YOUR OBJECTIVE: For this exercise, write out exactly the lines of the material from the one containing "Reset the canvas" through the end, both ends included, and nothing more.

RECORDS FOR THIS EXERCISE:
* * * * *

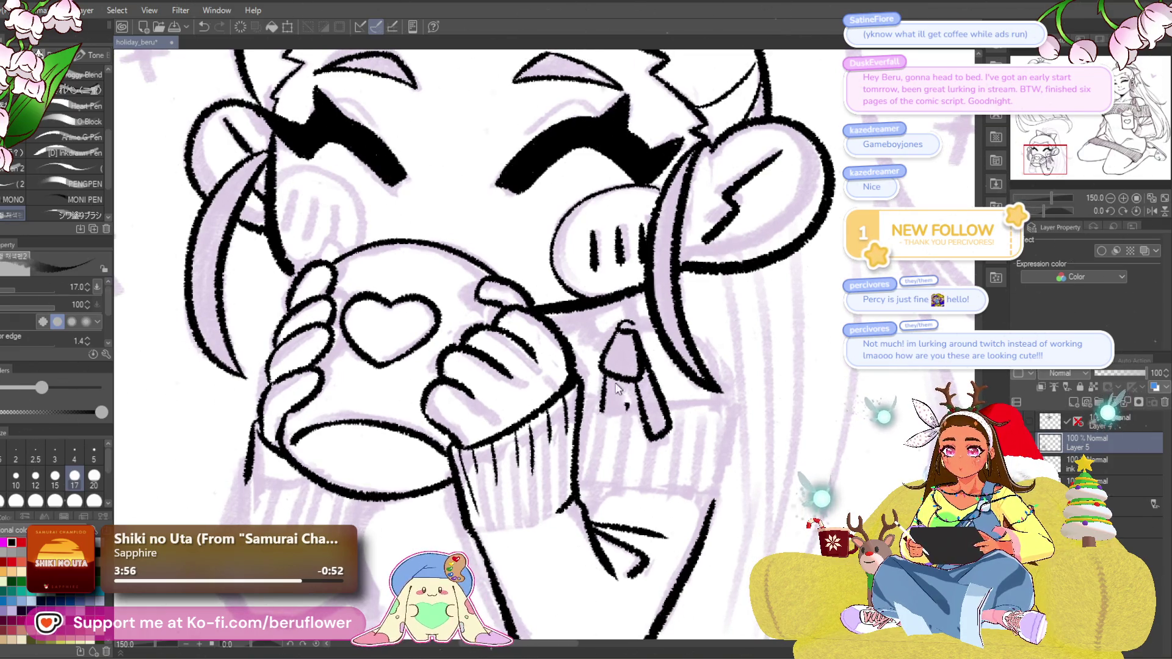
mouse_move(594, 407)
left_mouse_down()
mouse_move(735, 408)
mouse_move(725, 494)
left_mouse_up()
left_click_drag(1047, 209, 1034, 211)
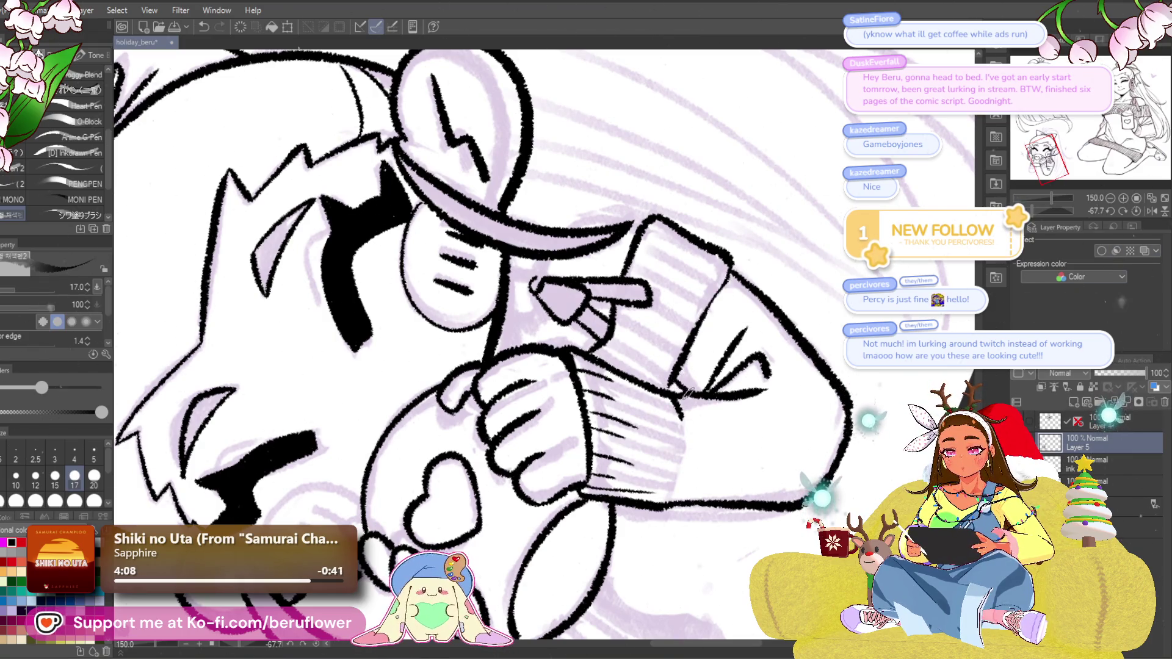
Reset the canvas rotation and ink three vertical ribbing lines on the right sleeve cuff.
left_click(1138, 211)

* * * * *

SOLUTION TO THE PROBLEM:
Reset the canvas rotation and ink three vertical ribbing lines on the right sleeve cuff.
left_click(1138, 211)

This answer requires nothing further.